Investigating Lasofoxifene Efficacy Against the Y537S

Estrogen receptor alpha (ER alpha) plays a critical role in breast cancer (BC) progression, with endocrine therapy being a key treatment for ER alpha + BC. However, resistance often arises due to somatic mutations in the ER alpha ligand-binding domain (LBD). Lasofoxifene, a third-generation selective estrogen receptor modulator, has shown promise against Y537S and D538G mutations. However, the emergence of a novel F404 mutation in patients with pre-existing LBD mutations raises concerns about its impact on lasofoxifene efficacy.

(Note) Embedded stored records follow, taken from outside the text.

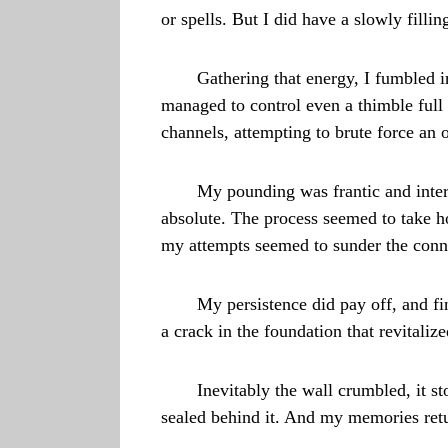
or spells. But I did have a slowly fillin
Gathering that energy, I fumbled i
managed to control even a thimble full
channels, attempting to brute force an 
My pounding was frantic and inter
absolute. The process seemed to take ho
my attempts seemed to sunder the conne
My persistence did pay off, and fi
a crack in the foundation that revitali
Inevitably the wall crumbled, it s
sealed behind it. And my memories ret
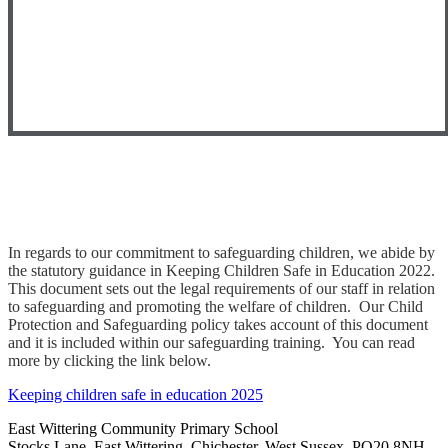
In regards to our commitment to safeguarding children, we abide by
the statutory guidance in Keeping Children Safe in Education 2022.
This document sets out the legal requirements of our staff in relation
to safeguarding and promoting the welfare of children. Our Child
Protection and Safeguarding policy takes account of this document
and it is included within our safeguarding training. You can read
more by clicking the link below.
Keeping children safe in education 2025
East Wittering Community Primary School
Stocks Lane, East Wittering, Chichester, West Sussex, PO20 8NH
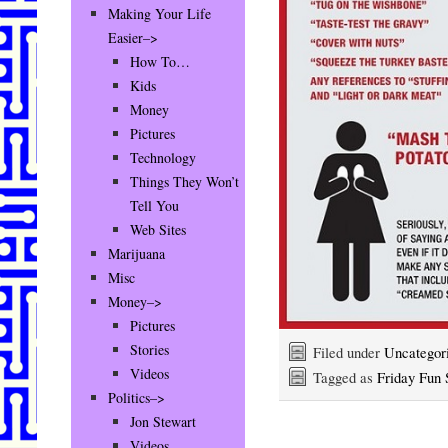
Making Your Life
Easier–>
How To…
Kids
Money
Pictures
Technology
Things They Won’t
Tell You
Web Sites
Marijuana
Misc
Money–>
Pictures
Stories
Filed under
Uncategor
Videos
Tagged as
Friday Fun 
Politics–>
Jon Stewart
Videos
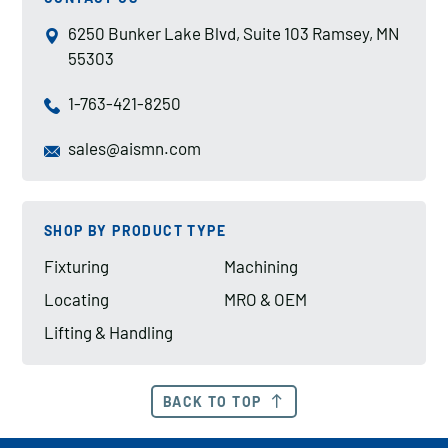
6250 Bunker Lake Blvd, Suite 103 Ramsey, MN
55303
1-763-421-8250
sales@aismn.com
SHOP BY PRODUCT TYPE
Fixturing
Machining
Locating
MRO & OEM
Lifting & Handling
BACK TO TOP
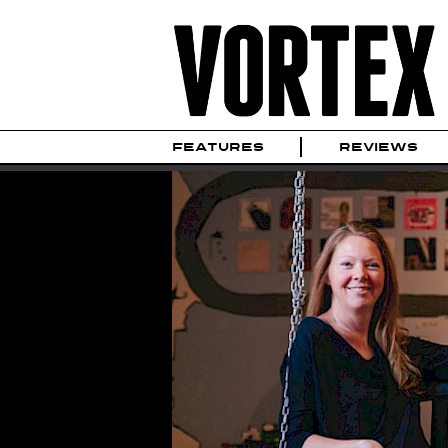
FEATURES
REVIEWS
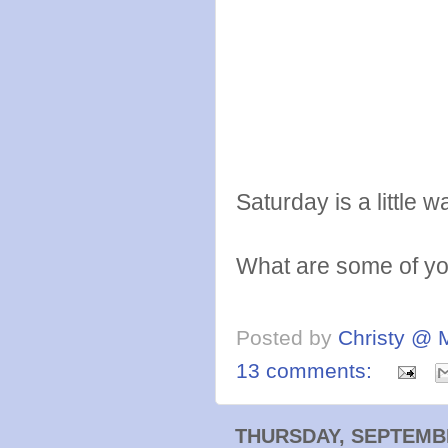
Saturday is a littl
What are some of you
Posted by
Christy @ 
13 comments:
THURSDAY, SEPTEMBE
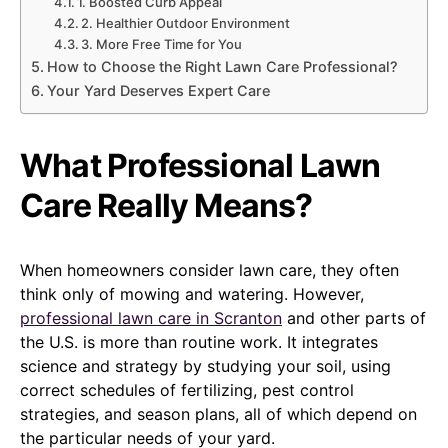
1. Boosted Curb Appeal
2. Healthier Outdoor Environment
3. More Free Time for You
How to Choose the Right Lawn Care Professional?
Your Yard Deserves Expert Care
What Professional Lawn
Care Really Means?
When homeowners consider lawn care, they often
think only of mowing and watering. However,
professional lawn care in Scranton
and other parts of
the U.S. is more than routine work. It integrates
science and strategy by studying your soil, using
correct schedules of fertilizing, pest control
strategies, and season plans, all of which depend on
the particular needs of your yard.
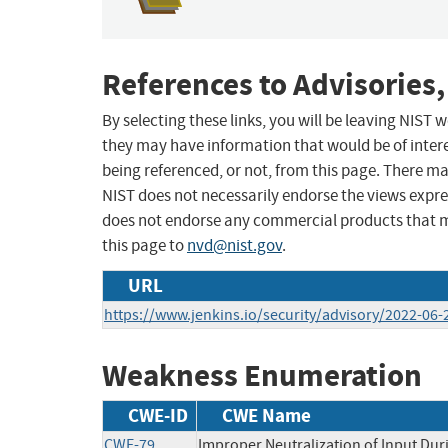
References to Advisories,
By selecting these links, you will be leaving NIST
they may have information that would be of intere
being referenced, or not, from this page. There m
NIST does not necessarily endorse the views expres
does not endorse any commercial products that 
this page to
nvd@nist.gov
.
URL
https://www.jenkins.io/security/advisory/2022-06
Weakness Enumeration
CWE-ID
CWE Name
CWE-79
Improper Neutralization of Input Duri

This study investigates the impact of the dual Y537S and F404V mutations on lasofoxifene's efficacy. Using molecular dynamics simulations and molecular mechanics/Poisson-Boltzmann surface area (MM-PBSA) free energy calculations, we found that the dual mutation reduces lasofoxifene binding affinity and binding free energy, disrupts crucial protein-ligand interactions, and induces significant conformational changes in the ligand-binding pocket. These alterations are likely due to the loss of the pi-pi stacking interaction in the F404V mutation. These findings suggest a potential reduction in lasofoxifene efficacy due to the dual mutation. Further experimental validation is required to confirm these results and fully understand the impact of dual mutations on lasofoxifene's effectiveness in ER alpha + metastatic BC.